TEXT PASSAGE:

**********

Clark County Press, Neillsville, WI

November 19, 2008, Page 20

Transcribed by Dolores Mohr Kenyon

 

 

First Settlement In Clark County

 

Compiled by Dee Zimmerman

 

The first occupancy of Clark County was brought about by the wealth of animal life in the forests, by its geographical advantages tributary to the Wisconsin, Chippewa and Black Rivers, and by its position as the common hunting-ground of the Chippewa, Dakota, Winnebago and, possibly, the Menominee Indians.

 

It was in the autumn of 1836, when the falling leaves had spread a soft carpet in the forest glades; when few of the wild flowers were left; when the feathered songsters had taken their departure, and the wild geese and ducks in great flocks were wending their south-bound flight with raucous cries, and when the fur-clad denizens of forest and stream had assumed their winter coats, or were making ready for the period of hibernation, that a party of French and Canadian trappers and fur traders came to this area.  They were in the employ of the American Fur Company, when they appeared on the East Fork of the Black River and established a temporary post.  Living in close touch with Nature in all her moods, and themselves almost an integral part of the savage landscape, the long and dreary winter had for them few terrors, and to its inconveniences they were accustomed and hardened by long experience.  Constructing a comfortable shack in the thick forests overlooking the winding stream, they made it their headquarters until the following spring.  From there, they set forth on their winter expeditions, penetrating into the surrounding wilderness to Indian villages in all directions, and returning from time to time with their hard-earned booty.  Many a blustering night passed when the members of the party, assembled around the roaring hearth and narrating by turns their wild and adventurous experiences, passed about the social glass, or broke forth into some wild and stirring song of the frontier, or, it may be, some gentler ditty reminiscent of more civilized scenes and arousing for the moment more tender emotions.

 

Visiting Indians from time to time camped nearby, adding to the picturesque scene and variety to the lives of the traders, the smudge from their camp-fires mingling with the smoke from the cabin, and the sound of their tom-toms and native singing and dancing vying with the roistering hilarity of the whites.

 

With the traders, as a packer, was a lad, Norbert St. Germaine, then but 16 years of age.  The imagination is stirred in contemplating the experiences of this courageous boy, far from home and youthful companions, accompanying these hardened adventurers on their excursions through the bitter cold of the snowbound forests.  He witnessed the haggling with natives over the exchange of furs and trinkets, and then returning over the dreary route to the isolated cabin, his slender shoulders bowed with the weight of a heavy pack of valuable fur.

 

After the departure of the traders, the cabin crumbled in disuse.  The wilderness crept into the little clearing, the visiting Indians pitched their tepees elsewhere, and, undisturbed, the beaver worked and played in the streams, and the deer and bear roamed the woods.

 

Next came the Mormons, seeking timber for the building of their tabernacle at Nauvoo, Ill.  These sturdy religionists established a settlement at Black River (Falls) in 1841.  They came up the Black River into Clark County in 1844, cut logs from the vast forests along the river, floated them down to Black River Falls, where they sawed them into lumber, then to be run down the Black and Mississippi Rivers to their destination.

**********

DATA BELOW:
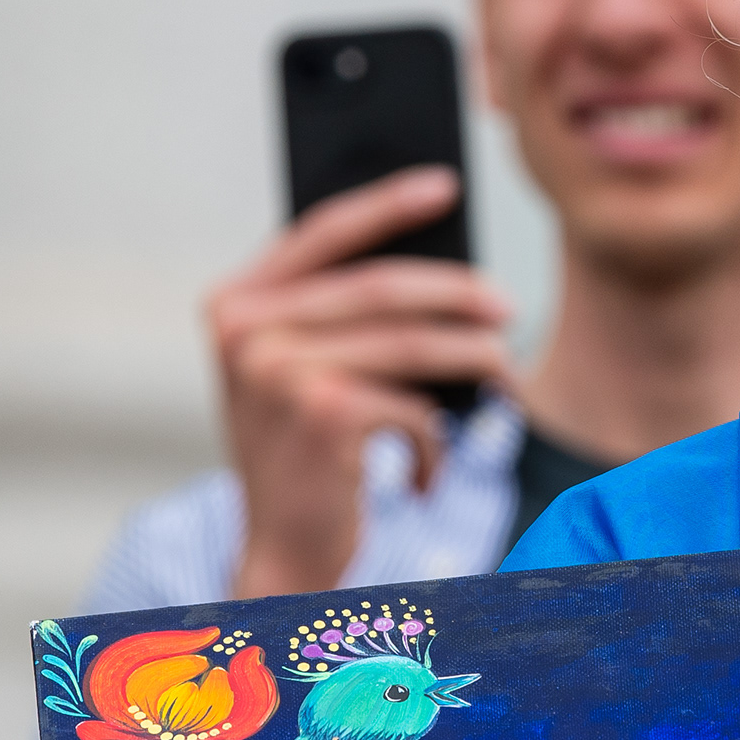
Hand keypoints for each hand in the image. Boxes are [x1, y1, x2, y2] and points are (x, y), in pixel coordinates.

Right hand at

**********

ACTIVITIES:
[A] Decide whether each statement agrees with the Clark County settlement article, answering yes or no and quoting the words that settle it: (i) The trappers who came in 1836 worked for the American Fur Company. (ii) Norbert St. Germaine was 18 years old when he went with the traders. (iii) The Mormons founded a settlement at Black River (Falls) in 1844.
[B] Quote the Clark County settlement article from "Next came the" to "to their destination.".
The material comes from a separate source and has no connection to the Clark County settlement article.

OUTPUTS IN ORDER:
[A]
(i) Yes: "They were in the employ of the American Fur Company"
(ii) No: "then but 16 years of age"
(iii) No: "established a settlement at Black River (Falls) in 1841"

[B]
Next came the Mormons, seeking timber for the building of their tabernacle at Nauvoo, Ill.  These sturdy religionists established a settlement at Black River (Falls) in 1841.  They came up the Black River into Clark County in 1844, cut logs from the vast forests along the river, floated them down to Black River Falls, where they sawed them into lumber, then to be run down the Black and Mississippi Rivers to their destination.